Visitors to this unique area can access it via a short hike from the Sundance Pit Road or by boat along the Pine River.
Park Size: 615 hectares
Know Before You Go
Bring your own drinking water, as potable water is not available in the park.
Off-Road Vehicles (ORVs) are prohibited in this park. ORVs include ATVs, off-road motorcycles, snowmobiles and side-by-sides.
Location and Maps
Please note: Any maps listed are for information only - they may not represent legal boundaries and should not be used for navigation.
Pine River Breaks Provincial Park is located on the north side of the Pine River, approximately halfway between the District of Chetwynd and East Pine River, near Sundance Lakes on Highway 97. The site is several kilometres north of Mount Wartenbe in the extreme southern portion of the Peace Lowlands. Access is via Highway 97, and south at Sundance Lakes along a trail through private property (L813), or through Sundance Pit Road that leads towards a trail on crown land and into the park. Visitors can also access the area by using the boat launch located at East Pine Provincial Park and boating up the Pine River.
Nature and Culture
Cultural Heritage - First Nations of the Treaty 8 Tribal Association have traditionally used the area.
Conservation - Pine River Breaks Provincial Park is located in the Peace Lowlands ecosection on the south facing side of the Pine River. This area protects important wildlife wintering habitat, especially for ungulates. The park also protects an unusual assemblage of glacial landforms complete with esker formations and kettle ponds.
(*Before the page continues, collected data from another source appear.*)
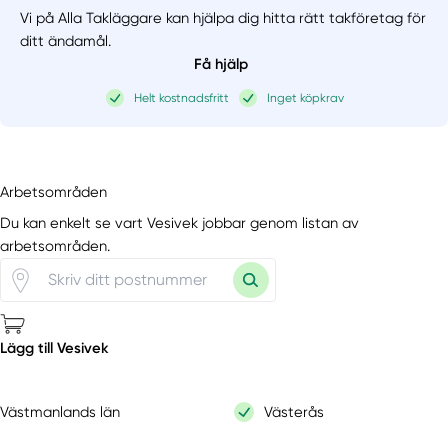
Vi på Alla Takläggare kan hjälpa dig hitta rätt takföretag för
ditt ändamål.
Få hjälp
Helt kostnadsfritt
Inget köpkrav
Arbetsområden
Du kan enkelt se vart Vesivek jobbar genom listan av
arbetsområden.
Lägg till Vesivek
Västmanlands län
Västerås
Wildlife - Wildlife found in the park includes mule deer, white-tailed deer, moose, coyote and the occasional black bear.
Pets/domestic animals must be on a leash at all times and are not allowed in beach areas or park buildings. You are responsible for their behaviour and must dispose of their excrement. Backcountry areas are not suitable for dogs or other pets due to wildlife issues and the potential for problems with bears.
There are wildlife viewing opportunities in the park.
Facilities Available at this Park
To preserve vegetation and ground cover, please don’t gather firewood from the area around your campsite or elsewhere in the park. Dead wood is an important habitat element for many plants and animals and it adds organic matter to the soil. You can conserve firewood and air quality by keeping your campfire small. Be prepared to bring a portable stove for cooking.
Wilderness, backcountry or walk-in camping is allowed, but no facilities are provided.